───── INFORMATION SUPPLIED ─────
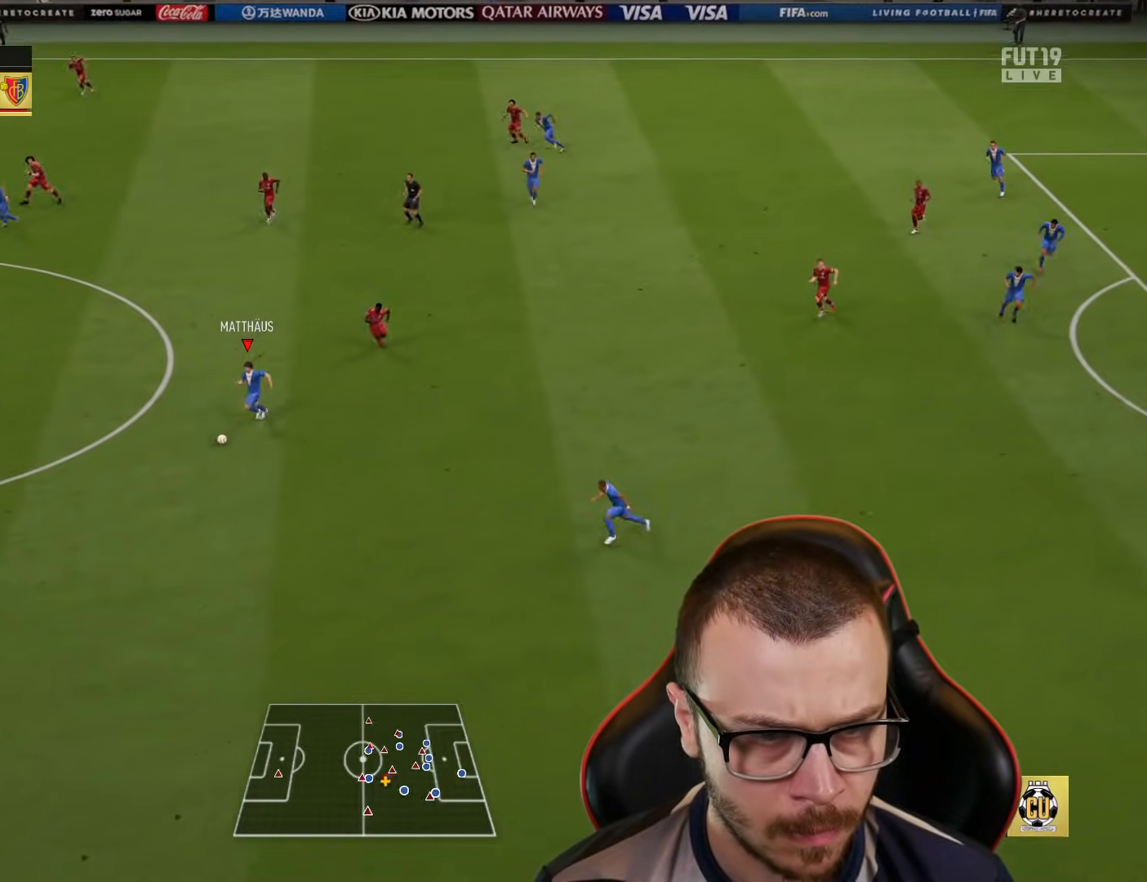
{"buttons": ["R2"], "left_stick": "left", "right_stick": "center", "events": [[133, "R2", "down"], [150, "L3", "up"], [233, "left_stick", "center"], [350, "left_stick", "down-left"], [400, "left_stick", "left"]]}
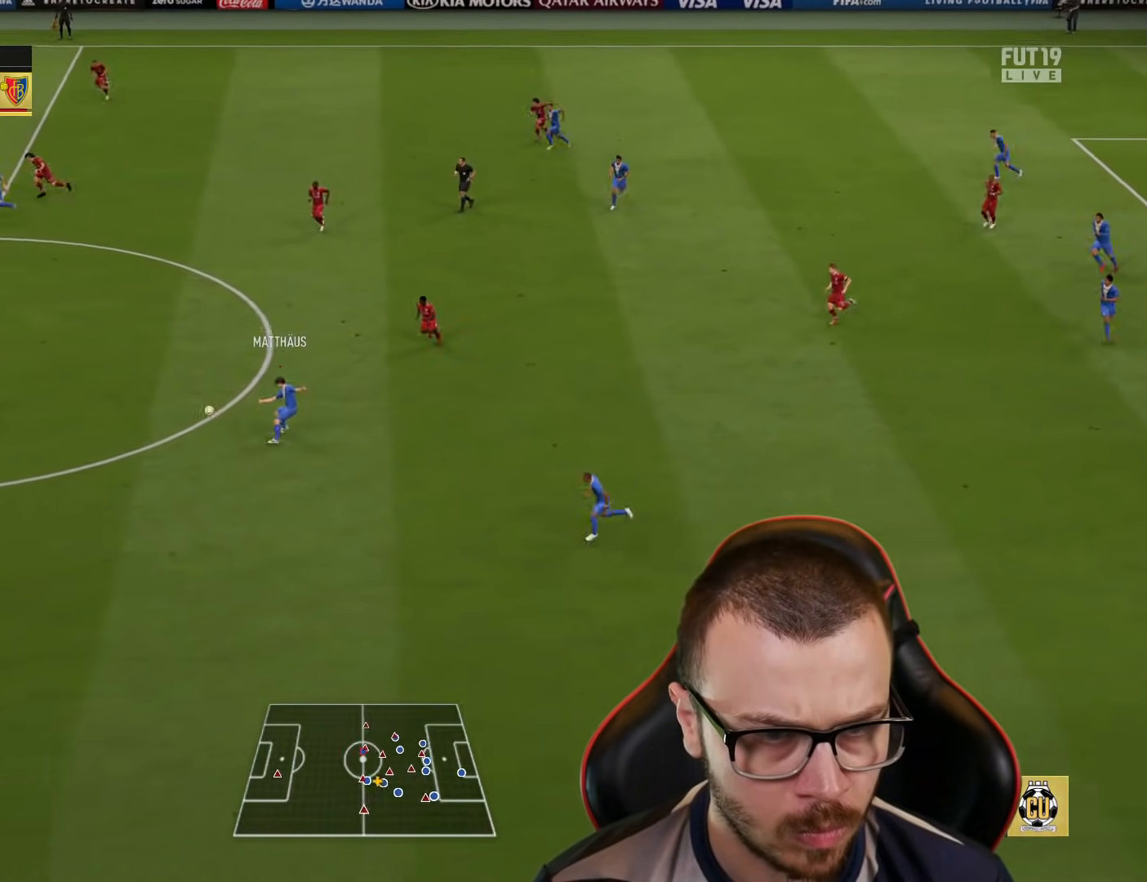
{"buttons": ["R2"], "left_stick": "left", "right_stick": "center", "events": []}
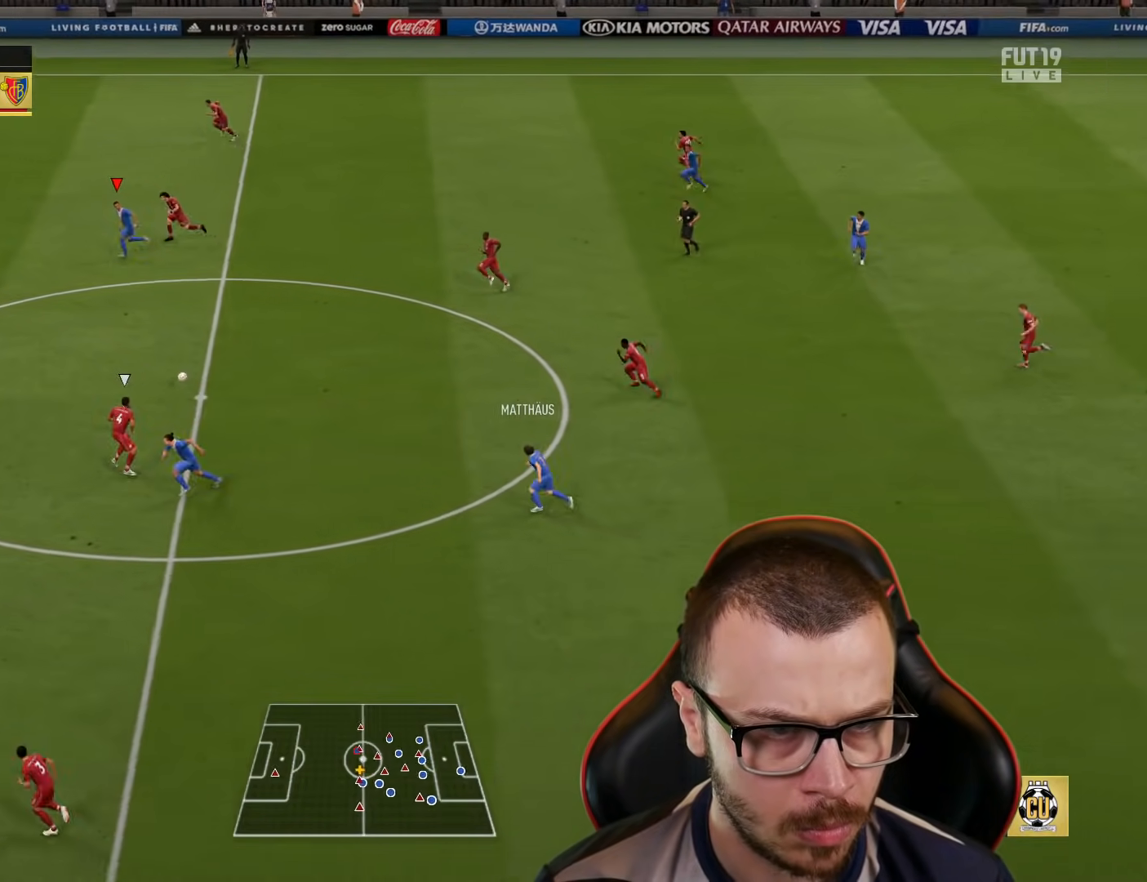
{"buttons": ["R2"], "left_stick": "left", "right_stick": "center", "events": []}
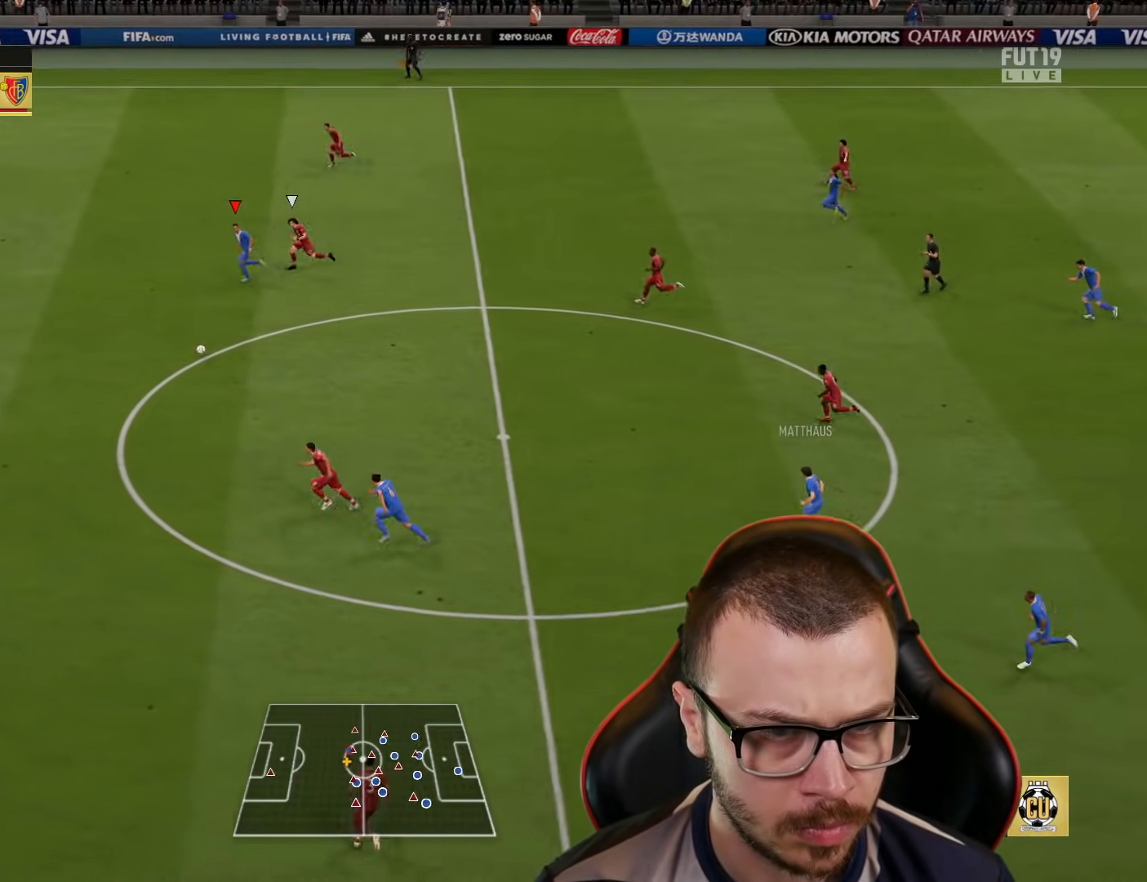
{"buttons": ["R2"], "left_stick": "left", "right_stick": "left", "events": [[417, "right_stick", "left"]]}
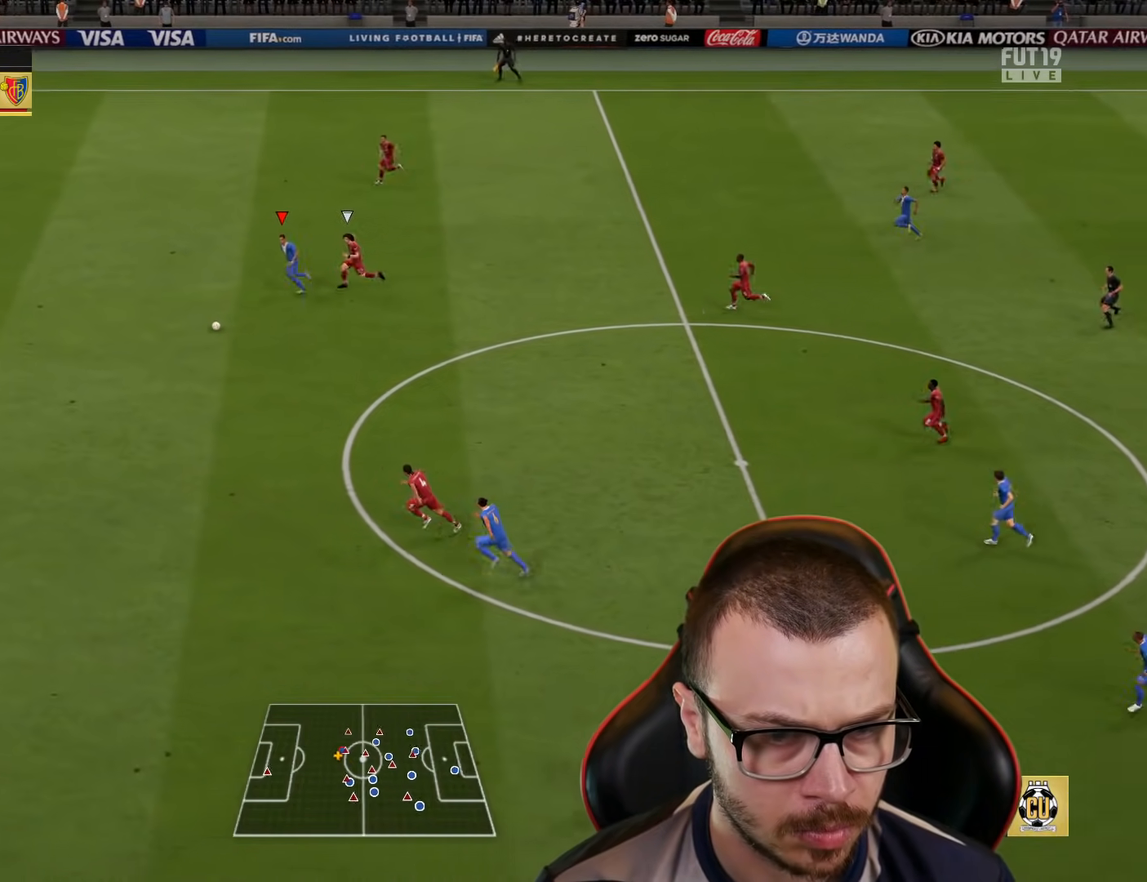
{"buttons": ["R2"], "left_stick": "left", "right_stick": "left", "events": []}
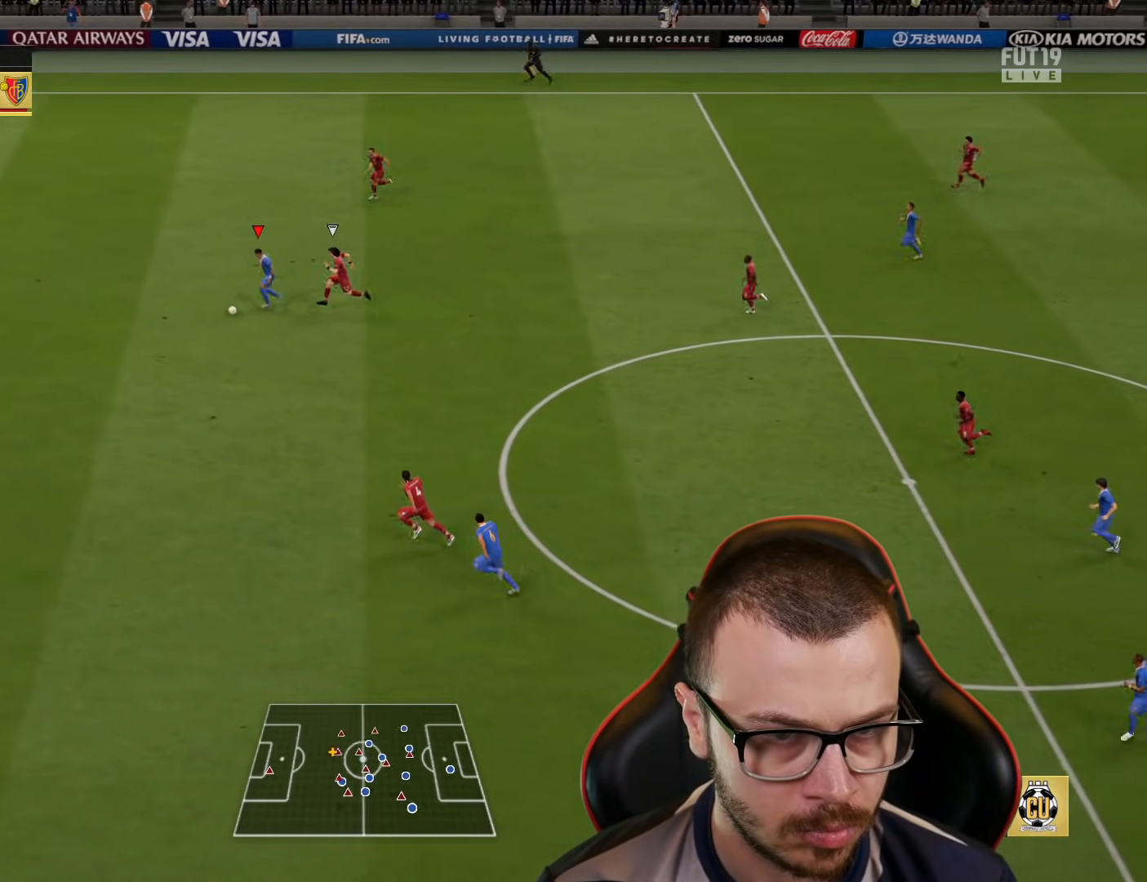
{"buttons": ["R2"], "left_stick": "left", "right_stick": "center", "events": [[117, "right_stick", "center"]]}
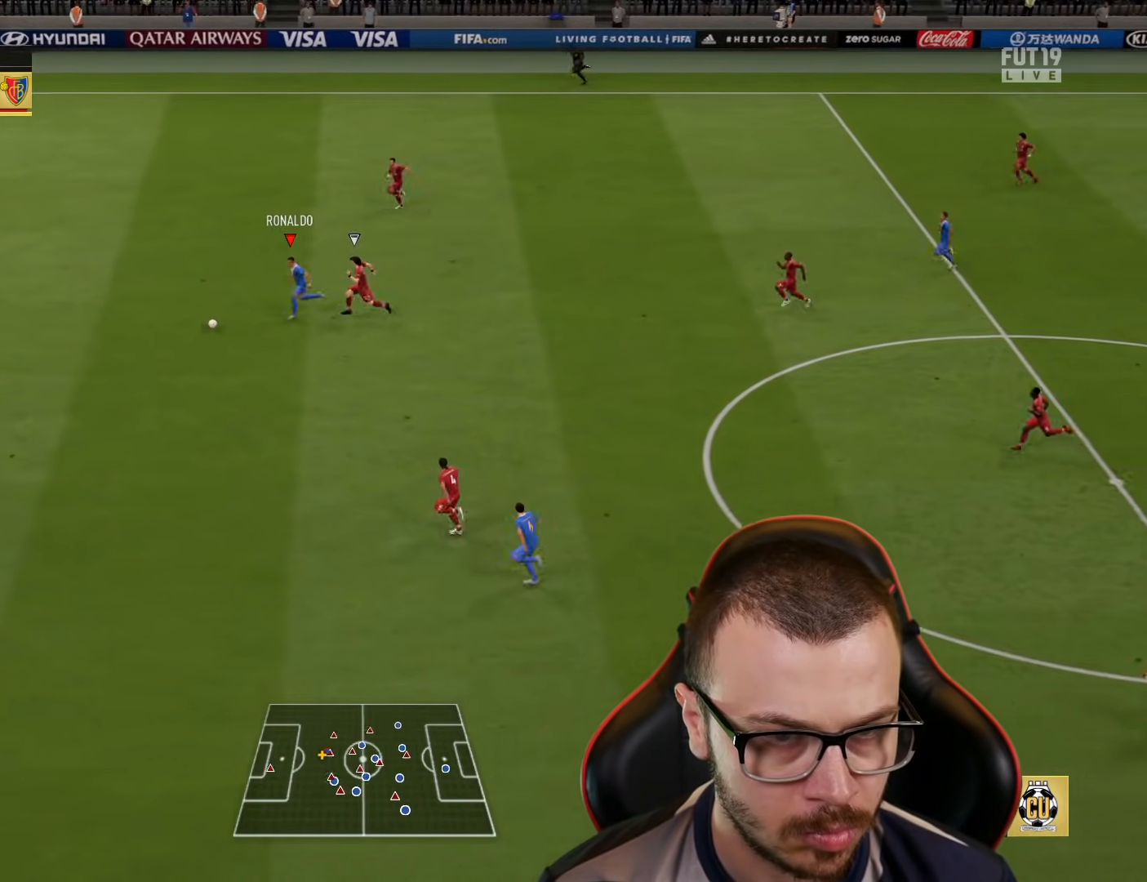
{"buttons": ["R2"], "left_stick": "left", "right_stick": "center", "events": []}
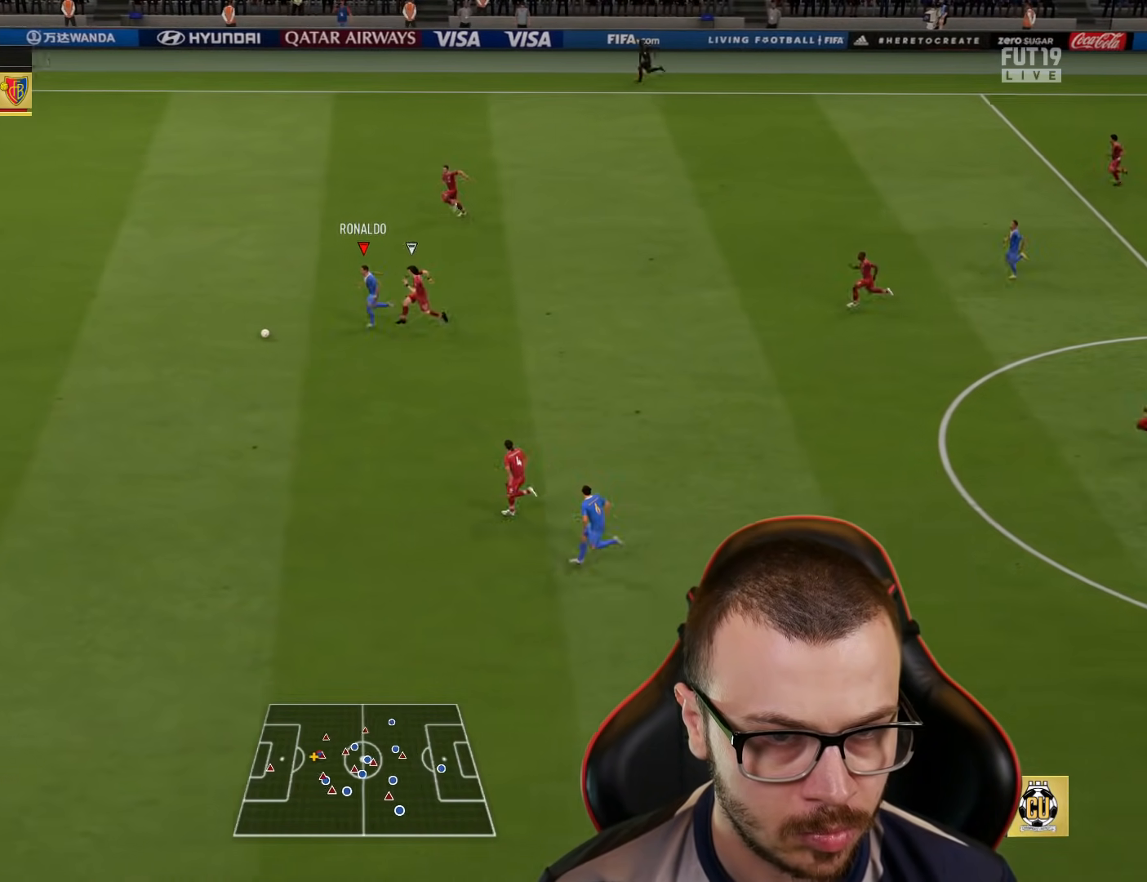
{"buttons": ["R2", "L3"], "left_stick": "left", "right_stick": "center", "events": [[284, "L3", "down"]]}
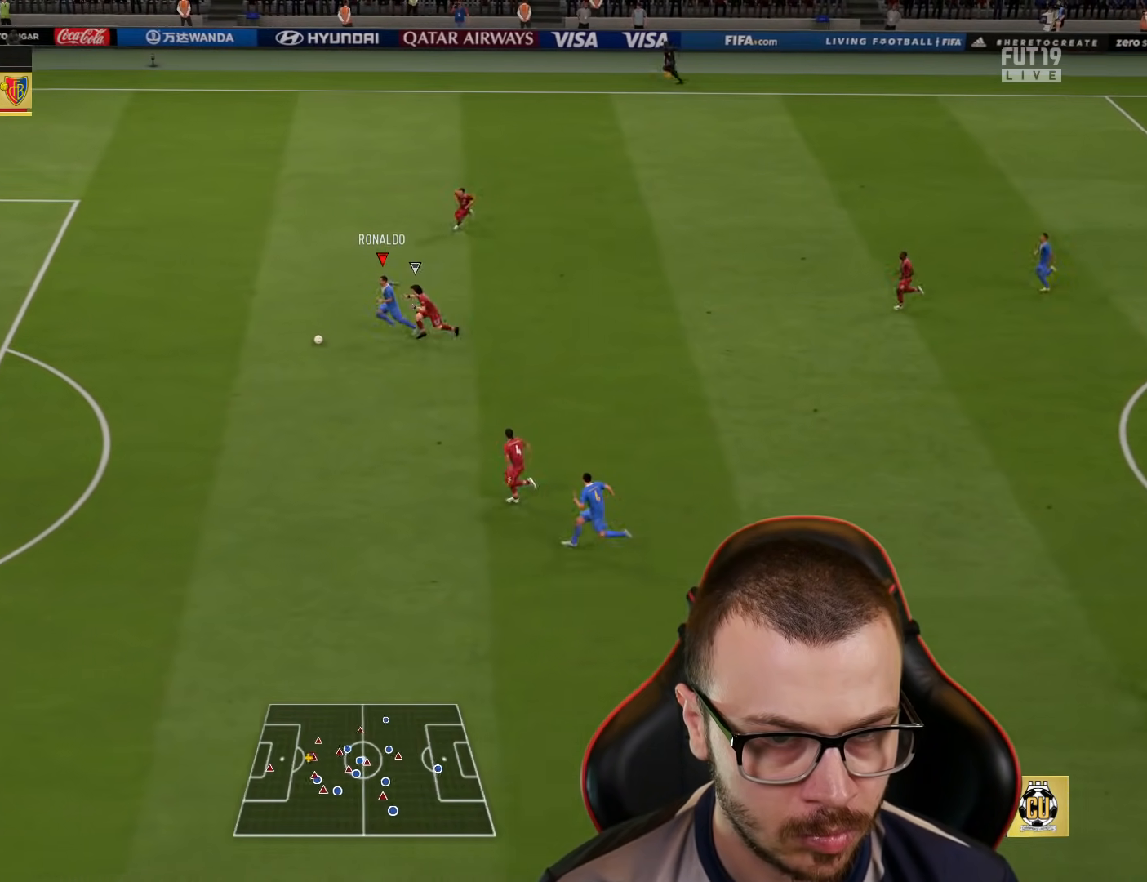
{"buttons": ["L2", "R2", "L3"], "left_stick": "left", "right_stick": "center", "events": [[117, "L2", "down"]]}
─────
## EXERCISE DETAILS
Apart from the images, please copy every line of the data exactly as written.

## WRITTEN ANSWER
{"buttons": ["R2"], "left_stick": "left", "right_stick": "center", "events": [[133, "R2", "down"], [150, "L3", "up"], [233, "left_stick", "center"], [350, "left_stick", "down-left"], [400, "left_stick", "left"]]}
{"buttons": ["R2"], "left_stick": "left", "right_stick": "center", "events": []}
{"buttons": ["R2"], "left_stick": "left", "right_stick": "center", "events": []}
{"buttons": ["R2"], "left_stick": "left", "right_stick": "left", "events": [[417, "right_stick", "left"]]}
{"buttons": ["R2"], "left_stick": "left", "right_stick": "left", "events": []}
{"buttons": ["R2"], "left_stick": "left", "right_stick": "center", "events": [[117, "right_stick", "center"]]}
{"buttons": ["R2"], "left_stick": "left", "right_stick": "center", "events": []}
{"buttons": ["R2", "L3"], "left_stick": "left", "right_stick": "center", "events": [[284, "L3", "down"]]}
{"buttons": ["L2", "R2", "L3"], "left_stick": "left", "right_stick": "center", "events": [[117, "L2", "down"]]}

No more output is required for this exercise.